== Record extracts ==

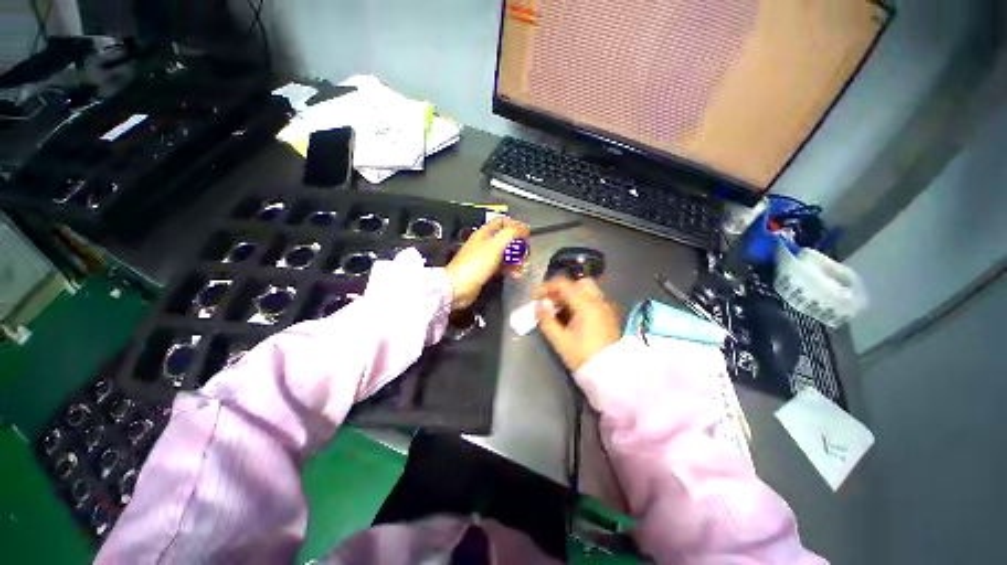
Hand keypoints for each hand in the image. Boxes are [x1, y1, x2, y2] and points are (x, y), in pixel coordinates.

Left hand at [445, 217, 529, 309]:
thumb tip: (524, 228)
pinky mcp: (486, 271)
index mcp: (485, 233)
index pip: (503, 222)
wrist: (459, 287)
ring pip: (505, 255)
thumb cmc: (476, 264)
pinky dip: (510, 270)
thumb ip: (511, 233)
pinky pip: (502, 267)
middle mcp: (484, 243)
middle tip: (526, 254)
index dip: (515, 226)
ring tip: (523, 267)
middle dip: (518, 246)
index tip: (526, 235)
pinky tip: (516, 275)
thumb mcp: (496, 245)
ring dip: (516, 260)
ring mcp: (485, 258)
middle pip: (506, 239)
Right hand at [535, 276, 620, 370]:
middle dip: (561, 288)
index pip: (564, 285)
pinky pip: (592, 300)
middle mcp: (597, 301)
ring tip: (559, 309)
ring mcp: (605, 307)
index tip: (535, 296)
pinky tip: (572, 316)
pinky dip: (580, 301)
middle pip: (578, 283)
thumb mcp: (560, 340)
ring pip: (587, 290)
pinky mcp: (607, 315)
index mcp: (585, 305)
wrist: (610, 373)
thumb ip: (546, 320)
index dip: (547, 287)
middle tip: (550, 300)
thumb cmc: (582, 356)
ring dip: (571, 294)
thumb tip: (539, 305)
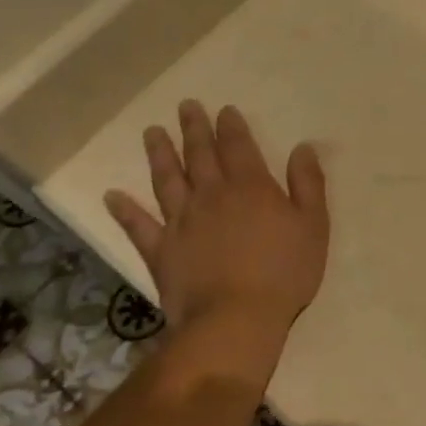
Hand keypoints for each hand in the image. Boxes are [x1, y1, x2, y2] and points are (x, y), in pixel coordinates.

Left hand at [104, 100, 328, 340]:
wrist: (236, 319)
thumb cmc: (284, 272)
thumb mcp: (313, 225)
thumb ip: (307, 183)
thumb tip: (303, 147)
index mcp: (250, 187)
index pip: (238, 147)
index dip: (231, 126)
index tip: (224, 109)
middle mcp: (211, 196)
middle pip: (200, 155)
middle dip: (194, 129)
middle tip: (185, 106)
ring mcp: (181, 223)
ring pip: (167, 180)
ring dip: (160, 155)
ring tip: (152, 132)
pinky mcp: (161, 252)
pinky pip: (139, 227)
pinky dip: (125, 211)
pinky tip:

===

◆ What you have to do ◆
If an entry contains a picture, leave it out and repeat the rest exactly.

◆ Your solution ◆
Hand keypoints for each hand in the image. Boxes are [x1, y1, x2, y2] and points are (x, y), in pixel coordinates.

Left hand at [445, 217, 529, 309]:
thumb tip: (524, 228)
pinky mcp: (486, 271)
index mcp: (485, 233)
index pip: (503, 222)
wrist: (459, 287)
ring pip: (505, 255)
thumb cmc: (476, 264)
pinky dip: (510, 270)
thumb ip: (511, 233)
pinky pip: (502, 267)
middle mcp: (484, 243)
middle tip: (526, 254)
index dip: (515, 226)
ring tip: (523, 267)
middle dip: (518, 246)
index tip: (526, 235)
pinky tip: (516, 275)
thumb mcp: (496, 245)
ring dip: (516, 260)
ring mcp: (485, 258)
middle pip: (506, 239)
Right hand at [535, 276, 620, 370]:
middle dip: (561, 288)
index pip: (564, 285)
pinky pip: (592, 300)
middle mcp: (597, 301)
ring tip: (559, 309)
ring mcp: (605, 307)
index tip: (535, 296)
pinky tip: (572, 316)
pinky dip: (580, 301)
middle pip: (578, 283)
thumb mcp: (560, 340)
ring pip: (587, 290)
pinky mcp: (607, 315)
index mcp: (585, 305)
wrist: (610, 373)
thumb ip: (546, 320)
index dip: (547, 287)
middle tip: (550, 300)
thumb cmc: (582, 356)
ring dip: (571, 294)
thumb tip: (539, 305)
Hand keypoints for each hand in the image. Boxes are [x1, y1, x2, y2] and points are (x, y), in pixel coordinates.

Left hand at [104, 100, 328, 340]:
wrist: (236, 319)
thumb cmc: (284, 272)
thumb mcp: (313, 225)
thumb ip: (307, 183)
thumb tip: (303, 147)
index mcp: (250, 187)
index pip: (238, 147)
index dip: (231, 126)
index tip: (224, 109)
middle mcp: (211, 196)
middle pip: (200, 155)
middle dip: (194, 129)
middle tip: (185, 106)
ring mcp: (181, 223)
ring pip: (167, 180)
ring dip: (160, 155)
ring tip: (152, 132)
pinky mcp: (161, 252)
pinky pip: (139, 227)
pinky dip: (125, 211)
pinky tip:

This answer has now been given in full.